The new divisions were drawn along cultural lines, as David Starkey argued on Newsnight. Starkey raised Enoch Powell’s Rivers of Blood speech in a new formulation. It wasn’t inter-communal violence, he emphasised, nor was it racial – it was cultural. Starkey claimed that the “whites had turned black”. This was while the Right was scrambling for a narrative. It blamed the riots on everything from benefits and family breakdown to video game violence and football. It didn’t have to be coherent; it just needed to hold together.

It fit into the consensus, shaped by the press, on benefits: specifically that the poor are scum, entitled, pampered and out-of-control. There was soon talk of claimants being stripped of social housing, if they had partaken in the riots. Soon the mayor’s office was seeking new powers for the police, who sought water cannons to deal with unruly scum. It looked as though the party of ‘order’ would triumph. In general the summer of 2011 would fuel the increasingly Victorian attitudes towards the under-class.

Hackney protestors. London, July 2011.

Protesting the violence. Hackney, July 2011.

The old antagonism, the most English of all, class would deepen. The race problem, the muffled voice of the black working-class, and the brute force of the police, would be unresolved. Yet it was apparent that the Conservatives were not harsh enough for some people. The riots fit another picture, one in which national decline came down to multiculturalism, immigration, social deprivation and ‘soft-touch’ domestic policy. The rioters were just chavs ‘turned black’.

The new populism

During the mad days of August, Nigel Farage was calling for the army to be deployed. He was not alone by any measure. “Should we try to understand this?” Gavin Esler asked Kelvin MacKenzie. The former editor of The Sun was succinct: “No, I don’t think we should”. MacKenzie was quick to call for the troops to be sent out. He called for the rioters to be shot, but only with rubber bullets he added hastily. In this rhetoric, ‘justice’ means punishment and vengeance.
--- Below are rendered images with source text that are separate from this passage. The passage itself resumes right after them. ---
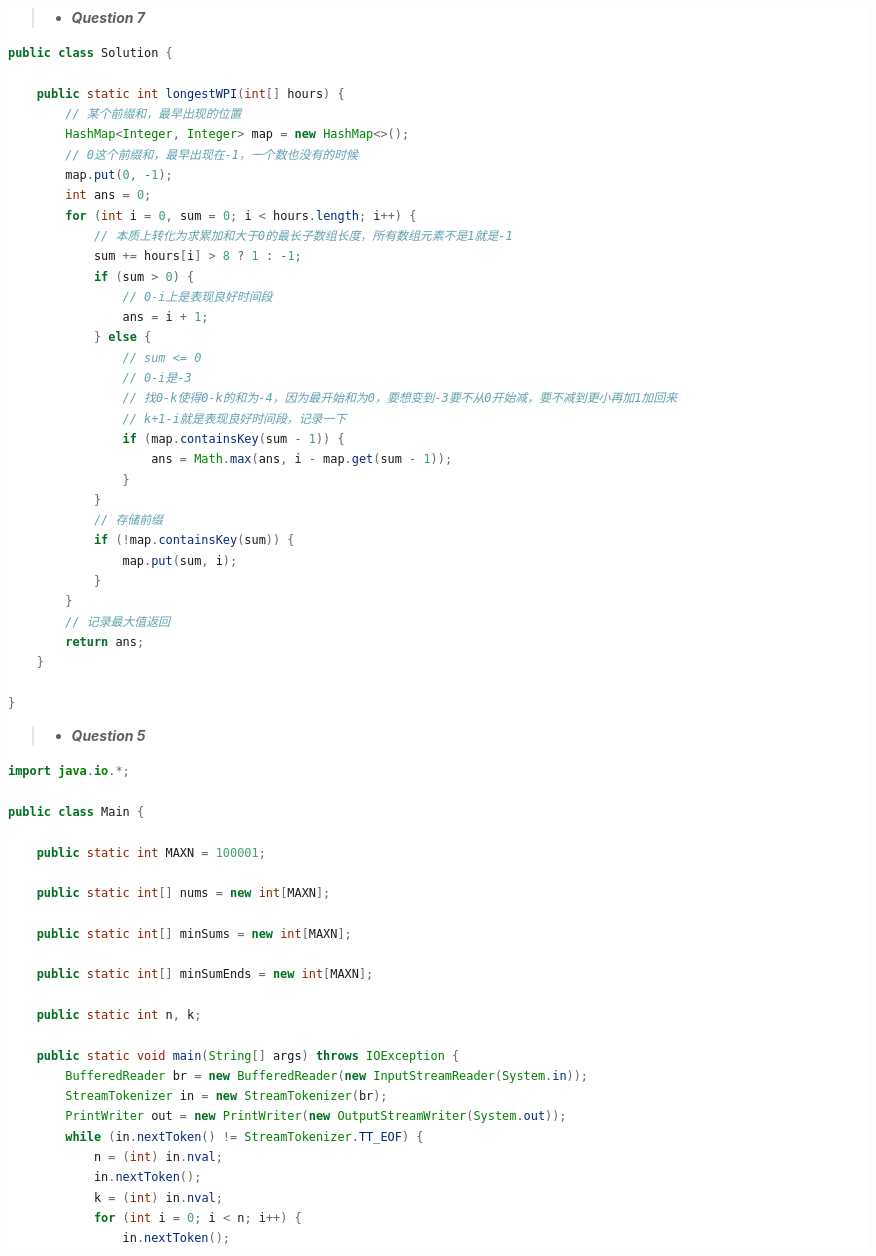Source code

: > - ***Question 7***

```java
public class Solution {

    public static int longestWPI(int[] hours) {
        // 某个前缀和，最早出现的位置
        HashMap<Integer, Integer> map = new HashMap<>();
        // 0这个前缀和，最早出现在-1，一个数也没有的时候
        map.put(0, -1);
        int ans = 0;
        for (int i = 0, sum = 0; i < hours.length; i++) {
            // 本质上转化为求累加和大于0的最长子数组长度，所有数组元素不是1就是-1
            sum += hours[i] > 8 ? 1 : -1;
            if (sum > 0) {
                // 0-i上是表现良好时间段
                ans = i + 1;
            } else {
                // sum <= 0
                // 0-i是-3
                // 找0-k使得0-k的和为-4，因为最开始和为0，要想变到-3要不从0开始减，要不减到更小再加1加回来
                // k+1-i就是表现良好时间段，记录一下
                if (map.containsKey(sum - 1)) {
                    ans = Math.max(ans, i - map.get(sum - 1));
                }
            }
            // 存储前缀
            if (!map.containsKey(sum)) {
                map.put(sum, i);
            }
        }
        // 记录最大值返回
        return ans;
    }

}
```

> - ***Question 5***

```java
import java.io.*;

public class Main {

    public static int MAXN = 100001;

    public static int[] nums = new int[MAXN];

    public static int[] minSums = new int[MAXN];

    public static int[] minSumEnds = new int[MAXN];

    public static int n, k;

    public static void main(String[] args) throws IOException {
        BufferedReader br = new BufferedReader(new InputStreamReader(System.in));
        StreamTokenizer in = new StreamTokenizer(br);
        PrintWriter out = new PrintWriter(new OutputStreamWriter(System.out));
        while (in.nextToken() != StreamTokenizer.TT_EOF) {
            n = (int) in.nval;
            in.nextToken();
            k = (int) in.nval;
            for (int i = 0; i < n; i++) {
                in.nextToken();
```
Nigel Farage framed the root problems as underachievement, welfare dependency and drug use. He turned the Left’s narrative on its head. The social ills were simply immanent to the lower orders. At least Farage was cautious of the use of water cannons and plastic bullets. UKIP’s preferred response was symmetrical to the root problems: the withdrawal of the social safety-net and easy recourse to emergency measures. The UKIP vision for Britain was a small state which will be capable of keeping the ‘feral’ masses in their place.

It wouldn’t be until late 2013 that UKIP would emerge as a right-wing alternative. The party’s leader Farage had already become a media darling. He appeared on BBC Question Time 14 times between 2009 and 2013. This is more than any other politician. UKIP expanded its presence in the European Parliament in 2014. By far its greatest victory was in securing its first seats in the House of Commons (only one of which remains). This coalition of libertarians and nationalists has serious appeal to traditional Tory voters.
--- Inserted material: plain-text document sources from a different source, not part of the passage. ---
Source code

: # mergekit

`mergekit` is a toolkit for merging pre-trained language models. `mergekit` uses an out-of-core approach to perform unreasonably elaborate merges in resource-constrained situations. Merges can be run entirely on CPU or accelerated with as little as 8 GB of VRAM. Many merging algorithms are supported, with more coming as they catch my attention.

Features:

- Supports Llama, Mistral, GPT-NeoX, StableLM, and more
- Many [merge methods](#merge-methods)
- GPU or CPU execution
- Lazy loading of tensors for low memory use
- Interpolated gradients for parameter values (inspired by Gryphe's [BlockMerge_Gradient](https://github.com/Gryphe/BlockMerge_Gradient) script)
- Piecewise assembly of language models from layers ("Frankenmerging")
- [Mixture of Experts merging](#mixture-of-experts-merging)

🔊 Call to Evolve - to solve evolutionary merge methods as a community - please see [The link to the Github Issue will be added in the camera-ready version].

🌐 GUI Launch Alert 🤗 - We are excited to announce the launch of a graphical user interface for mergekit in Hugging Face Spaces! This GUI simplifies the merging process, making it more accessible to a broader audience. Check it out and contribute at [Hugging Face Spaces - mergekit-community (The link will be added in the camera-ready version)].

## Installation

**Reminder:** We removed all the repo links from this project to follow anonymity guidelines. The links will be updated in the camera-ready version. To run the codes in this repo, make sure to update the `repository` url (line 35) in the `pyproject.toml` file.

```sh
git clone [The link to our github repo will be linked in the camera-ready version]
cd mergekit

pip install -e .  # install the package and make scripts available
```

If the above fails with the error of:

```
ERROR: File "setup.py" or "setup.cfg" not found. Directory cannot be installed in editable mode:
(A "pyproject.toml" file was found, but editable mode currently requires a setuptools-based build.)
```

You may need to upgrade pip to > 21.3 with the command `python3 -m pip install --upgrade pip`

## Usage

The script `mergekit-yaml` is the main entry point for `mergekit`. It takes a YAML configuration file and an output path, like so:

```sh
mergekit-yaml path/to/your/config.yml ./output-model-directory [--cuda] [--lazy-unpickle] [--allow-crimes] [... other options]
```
The riots did not undermine the austerity dogma. Instead the populist Right regrouped, but not around ‘order’. As Richard Seymour pointed out in 2013, the paranoia of UKIP sees the insecurity, social deprivation, and supposed racial ambiguity of the working-class, as symptoms of Britain’s absorption into the EU. It’s just further proof of the rot at the centre of British public life. The sight of hooded youth ransacking shops, stopping only to check whether the shoes fit first, hardened the right-wing consensus.
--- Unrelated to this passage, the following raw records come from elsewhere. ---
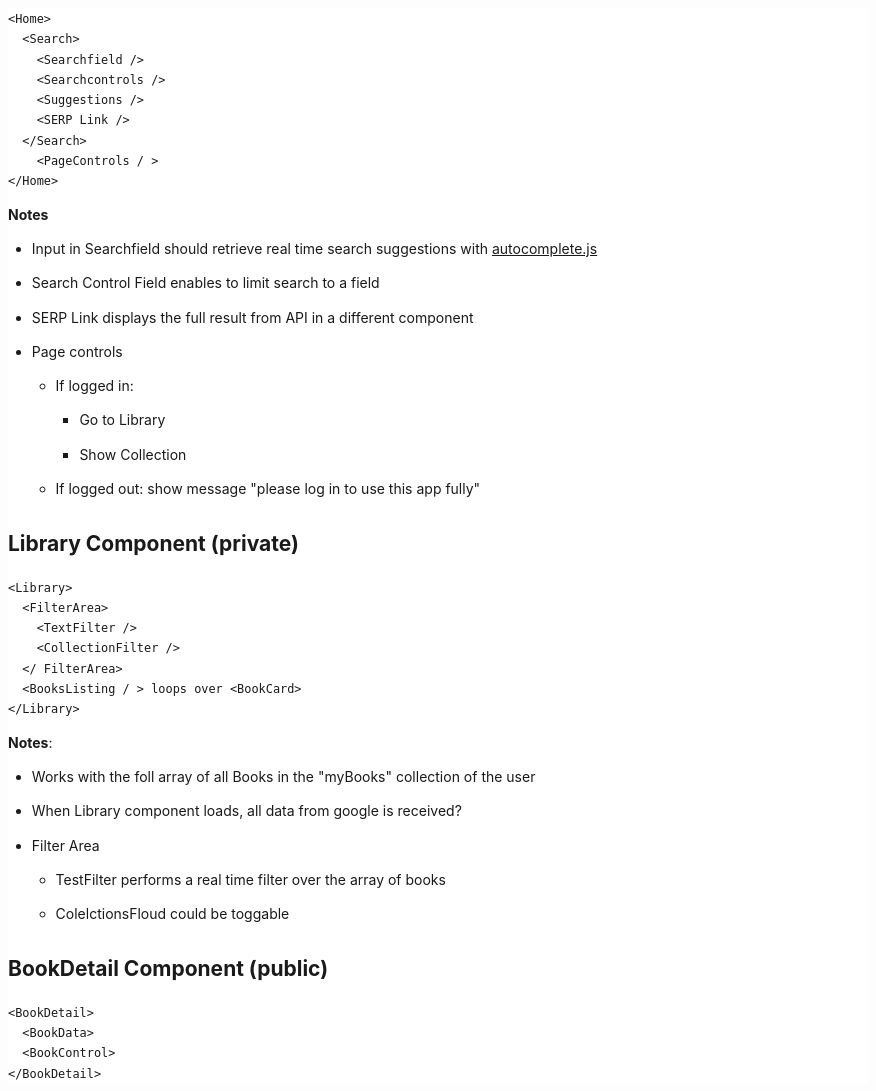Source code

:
 ```
<Home>
  <Search>
    <Searchfield />
    <Searchcontrols />
    <Suggestions />
    <SERP Link />
  </Search>
    <PageControls / >
</Home>
```

**Notes**

* Input in Searchfield should retrieve real time search suggestions with [autocomplete.js](https://www.npmjs.com/package/autocomplete-js)

* Search Control Field enables to limit search to a field

* SERP Link displays the full result from API in a different component

* Page controls

  * If logged in:

    * Go to Library

    * Show Collection

  * If logged out: show message "please log in to use this app fully"

## Library Component (private)

```
<Library>
  <FilterArea>
    <TextFilter />
    <CollectionFilter />
  </ FilterArea>
  <BooksListing / > loops over <BookCard>
</Library>
```

**Notes**:

* Works with the foll array of all Books in the "myBooks" collection of the user
* When Library component loads, all data from google is received?

* Filter Area

  * TestFilter performs a real time filter over the array of books

  * ColelctionsFloud could be toggable

## BookDetail Component (public)

```
<BookDetail>
  <BookData>
  <BookControl>
</BookDetail>
```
The 2011 riots may be a catalytic moment in the pace of the rightward shift. The Conservatives can’t satisfy public opinion with its toughest benefit cuts. Nor can David Cameron convince the public that he will limit immigration. In the wake of the austerity measures, and just before we face even deeper cuts, the discourse has opened up to the first cross-class populist movement in British history.